» **TRY IT**
Below are records; work out how many of their lines contain "Closing" and give only that number.

» **PROVIDED DATA**
┄┄┄┄┄┄┄┄┄┄┄┄┄┄┄┄┄┄┄┄
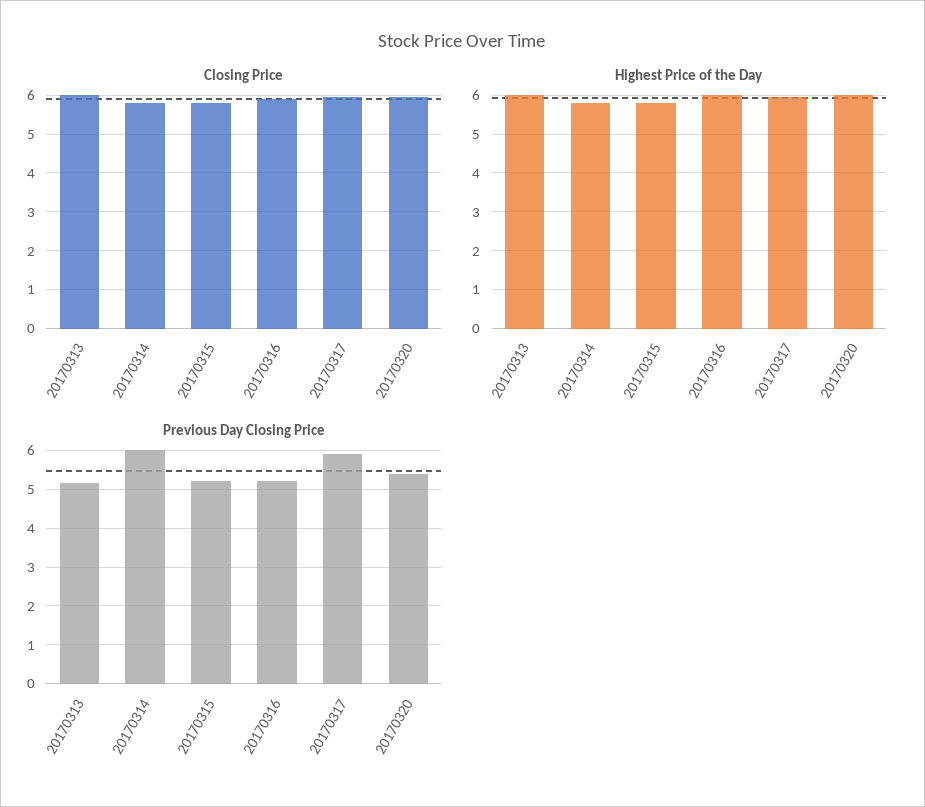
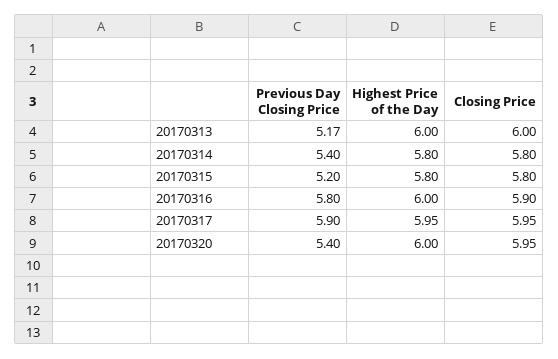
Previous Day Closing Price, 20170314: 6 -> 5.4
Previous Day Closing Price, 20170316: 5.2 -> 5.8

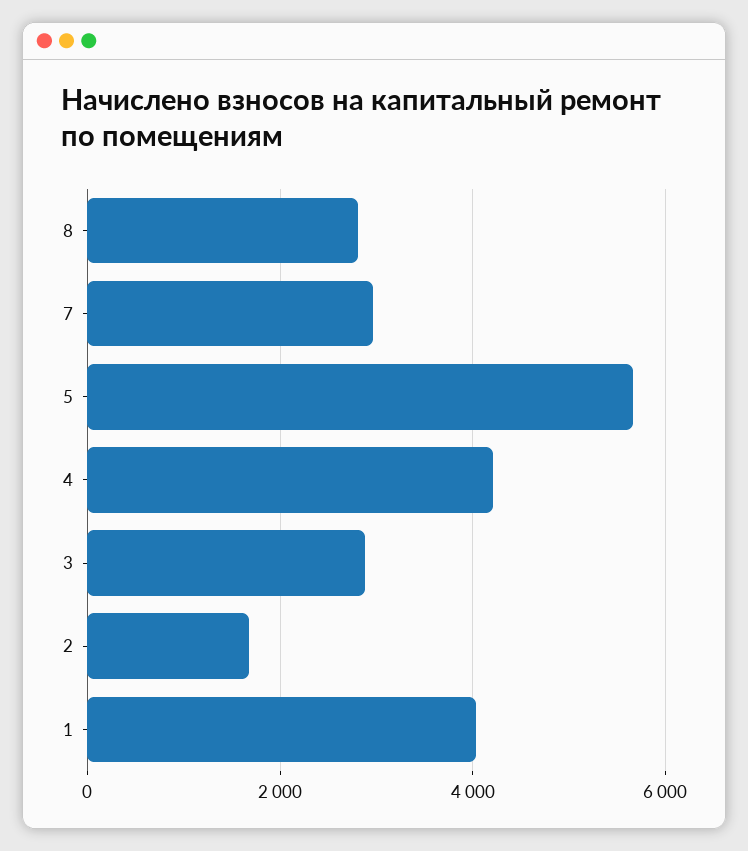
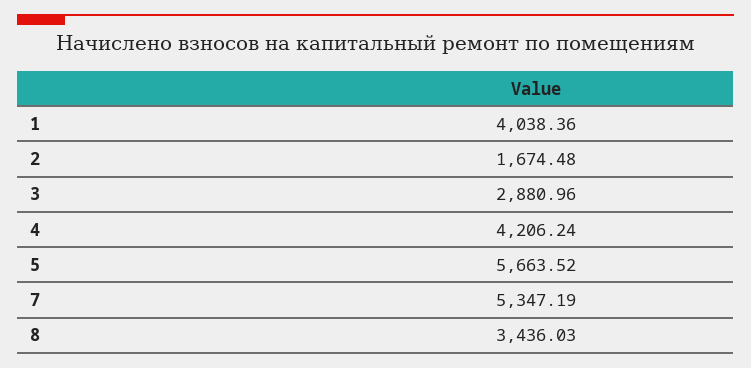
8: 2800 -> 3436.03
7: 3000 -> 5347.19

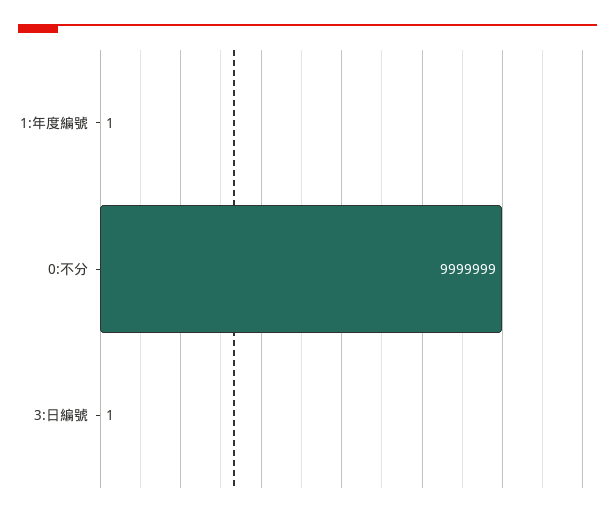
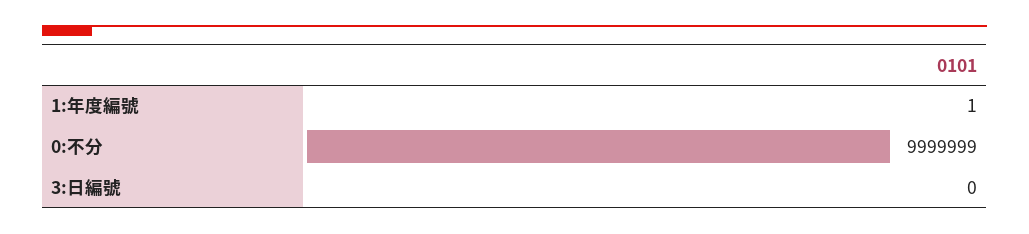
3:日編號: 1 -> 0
┄┄┄┄┄┄┄┄┄┄┄┄┄┄┄┄┄┄┄┄
» **THE ANSWER**
2